**** Passage provided ****

Mr. Zell does not have a pecuniary interest in the 2,000 shares of Common Stock shown above held by the Helen Zell Revocable Trust, the trustee of which is Helen Zell, Mr. Zell’s spouse. Mr. Zell also does not have a pecuniary interest in the 7,000 shares of Common Stock shown above held by the Donald S. Chisholm Trust, the trustee of which is Mr. Zell.
 
The number in the table includes 469,777 shares of Common Stock and 2,187,819 OP Units in which Mr. Zell has a pecuniary interest, but with respect to which he does not have voting or dispositive power. 469,777 shares of Common Stock and 1,368,816 OP Units are indirectly owned by trusts established for the benefit of Mr. Zell and his family, the trustee of which is Chai Trust Company, L.L.C. (“Chai Trust”). Mr. Zell is not an officer or director of Chai Trust and does not have voting or dispositive power with respect to such Common Stock or OP Units. Additionally, 819,003 OP Units are held by EGIL Investments, Inc. (“EGIL”), Anda Partnership and LFT Partnership. Under a shareholders’ agreement dated December 31, 1999, trusts established for the benefit of the family of Ann and Robert Lurie have the power to vote and to dispose of the OP Units beneficially owned by EGIL. In addition, Ann Lurie and Mark Slezak each share the power to vote or to direct the vote and share the power to dispose or to direct the disposition of OP Units held by Anda Partnership and LFT Partnership, and Mr. Zell does not have a pecuniary interest in the OP Units held thereby. Mr. Zell disclaims beneficial ownership of such 469,777 shares of Common Stock and 2,187,819 OP Units, except to the extent of his pecuniary interest therein.

**** Supplied records ****

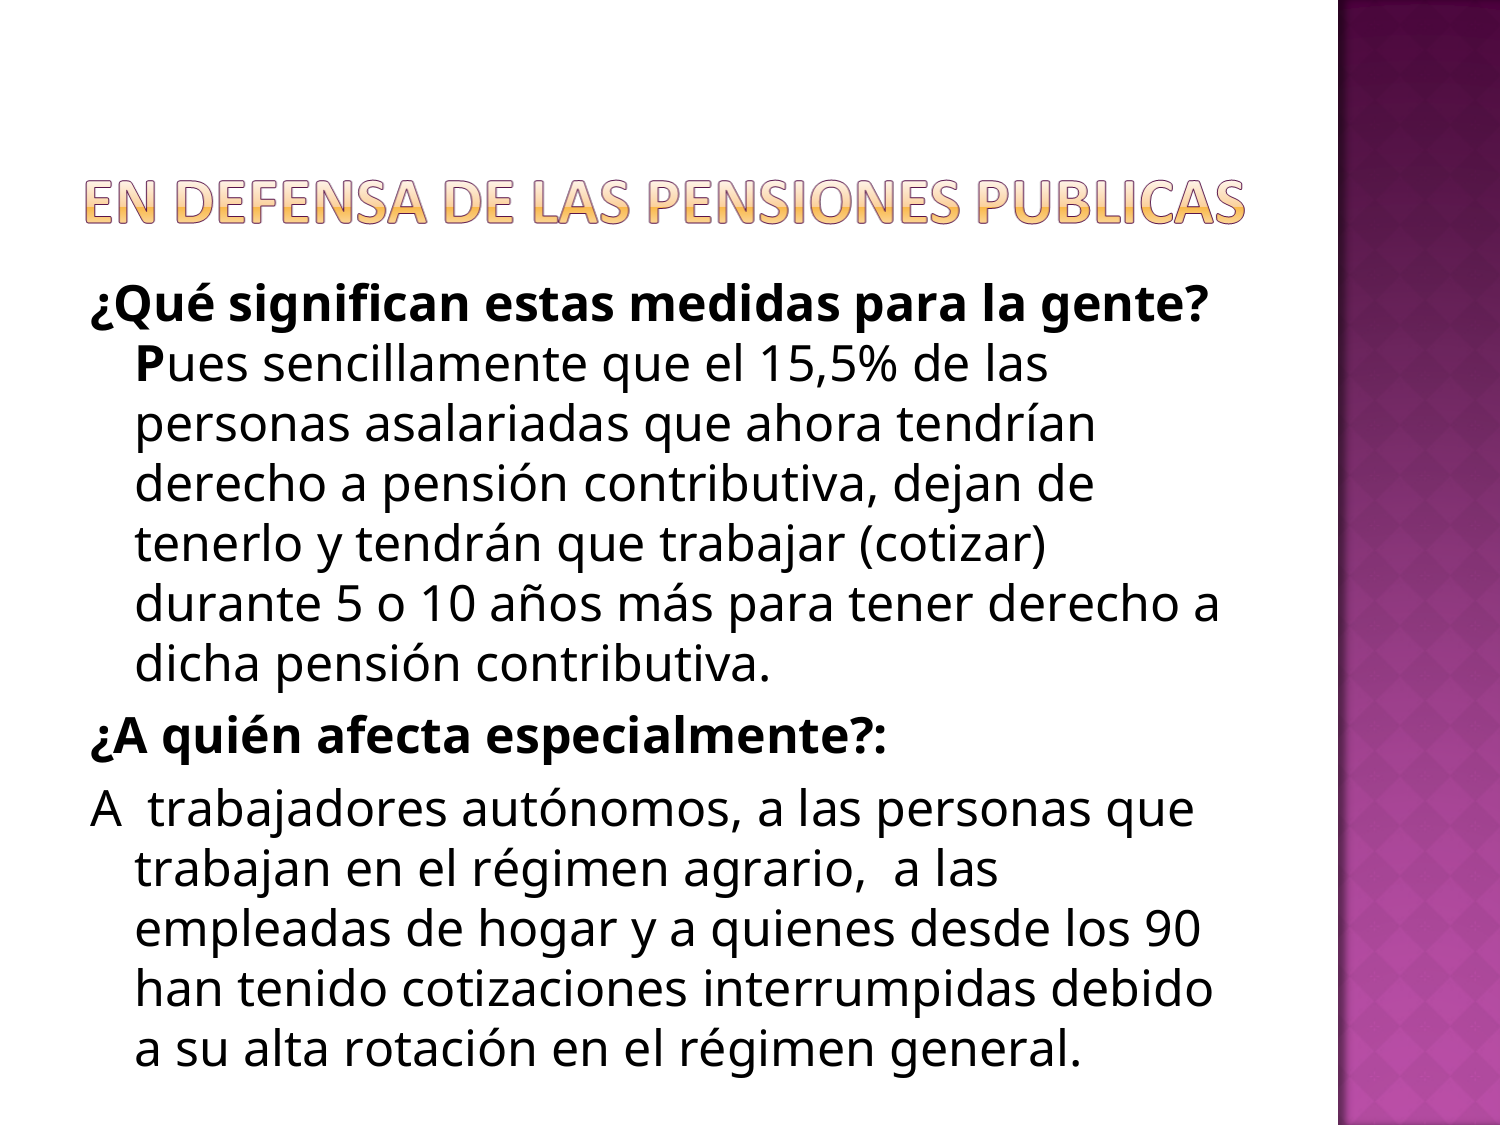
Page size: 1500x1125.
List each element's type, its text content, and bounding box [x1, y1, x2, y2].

text_box [41, 52, 1287, 241]
list ¿Qué significan estas medidas para la gente? Pues sencillamente que el 15,5% de las personas asalariadas que ahora tendrían derecho a pensión contributiva, dejan de tenerlo y tendrán que trabajar (cotizar) durante 5 o 10 años más para tener derecho a dicha pensión contributiva. ¿A quién afecta especialmente?: A trabajadores autónomos, a las personas que trabajan en el régimen agrario, a las empleadas de hogar y a quienes desde los 90 han tenido cotizaciones interrumpidas debido a su alta rotación en el régimen general. [75, 263, 1263, 1097]
picture [1337, 0, 1500, 1125]
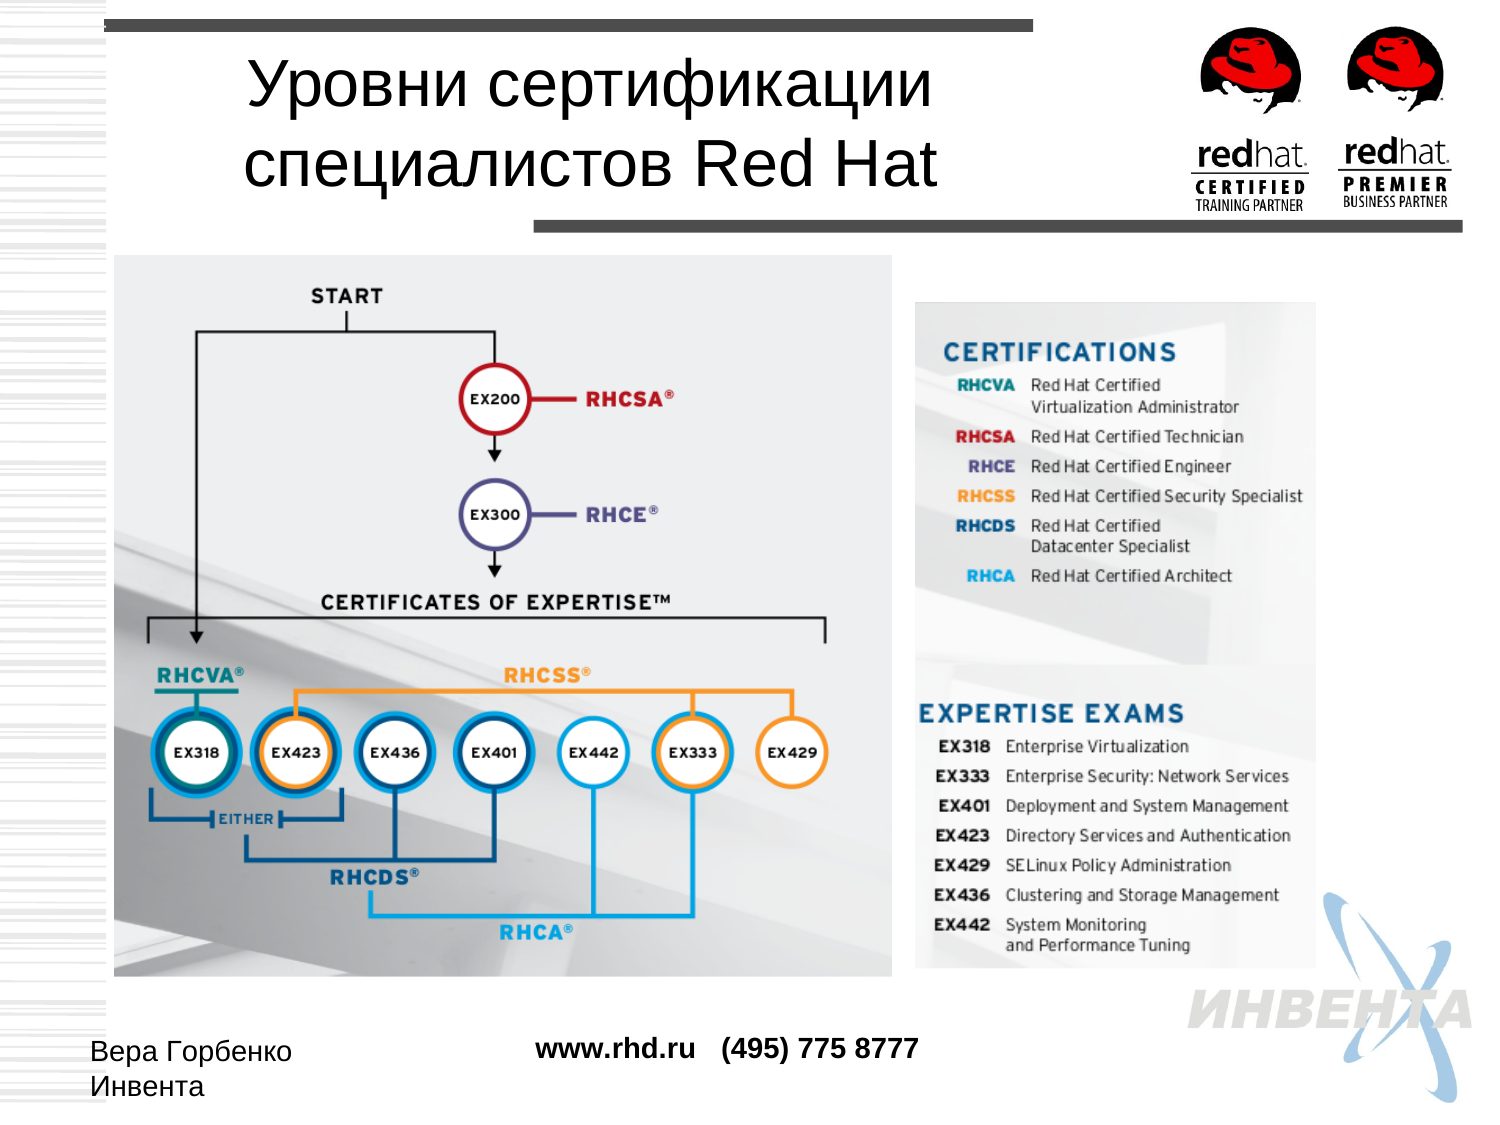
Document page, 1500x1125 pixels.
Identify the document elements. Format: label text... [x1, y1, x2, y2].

title Уровни сертификации специалистов Red Hat [76, 32, 1105, 208]
text_box [114, 255, 892, 998]
text_box Вера Горбенко Инвента [74, 1024, 426, 1125]
text_box www.rhd.ru (495) 775 8777 [512, 1024, 988, 1103]
picture [1191, 27, 1309, 211]
picture [915, 302, 1472, 1103]
picture [1338, 26, 1452, 207]
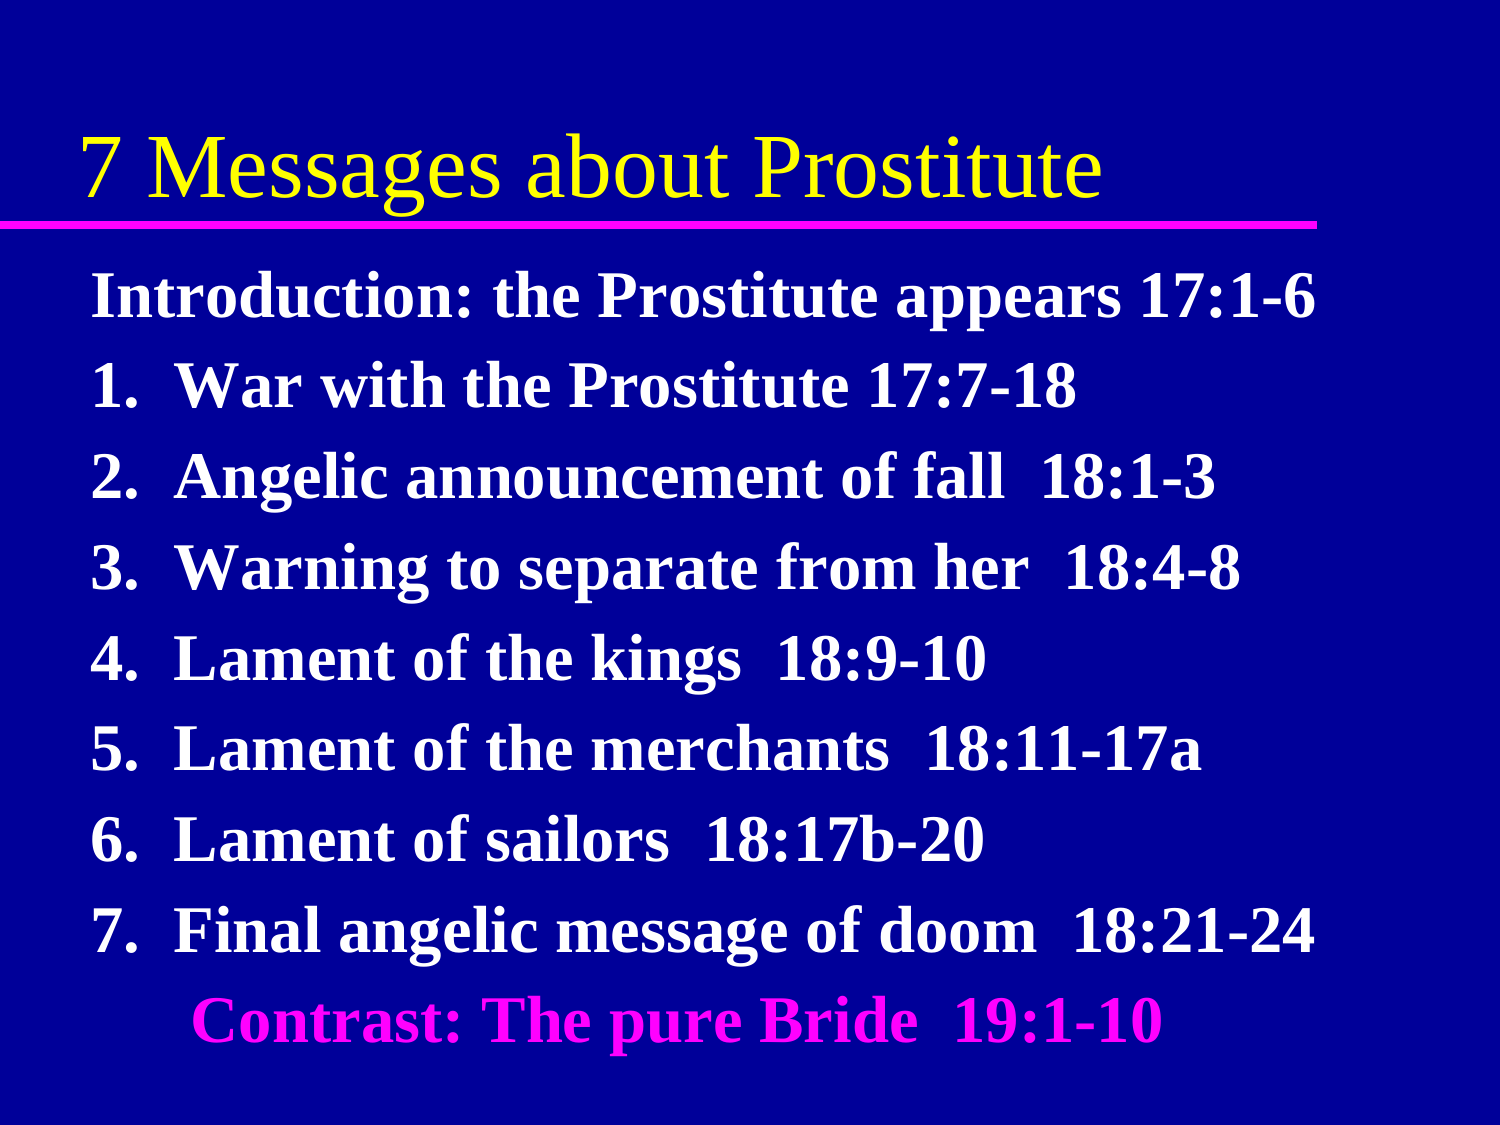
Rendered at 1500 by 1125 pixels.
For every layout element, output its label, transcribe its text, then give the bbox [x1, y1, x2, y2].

title 7 Messages about Prostitute [62, 43, 1500, 225]
list Introduction: the Prostitute appears 17:1-6 1. War with the Prostitute 17:7-18 2. Angelic announcement of fall 18:1-3 3. Warning to separate from her 18:4-8 4. Lament of the kings 18:9-10 5. Lament of the merchants 18:11-17a 6. Lament of sailors 18:17b-20 7. Final angelic message of doom 18:21-24 Contrast: The pure Bride 19:1-10 [75, 249, 1461, 1065]
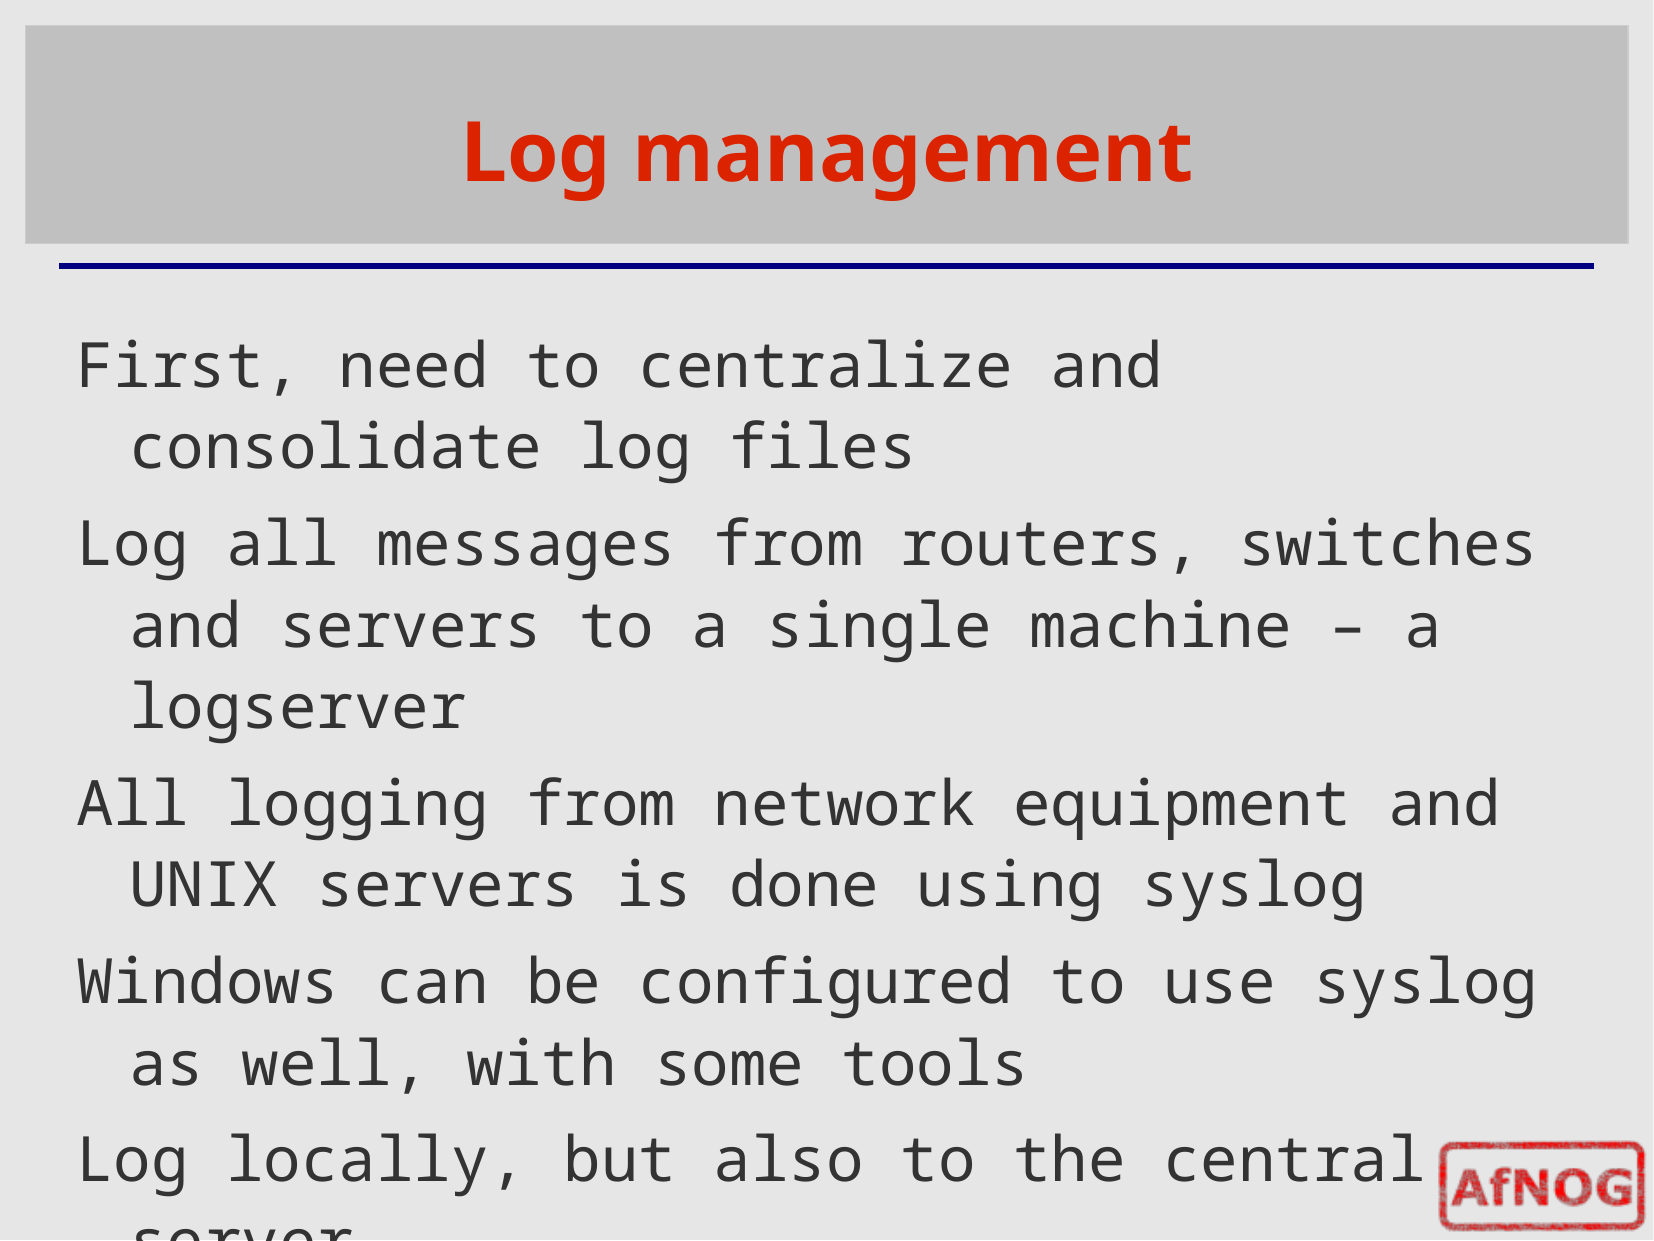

****

* **Goal of the exercise**:
Please translate this sentence from the notes on Mr. Zell's holdings into Spanish: "Mr. Zell is not an officer or director of Chai Trust and does not have voting or dispositive power with respect to such Common Stock or OP Units."

* **Response**:
El Sr. Zell no es funcionario ni director de Chai Trust y no tiene poder de voto ni de disposición con respecto a dichas Acciones Ordinarias o Unidades OP.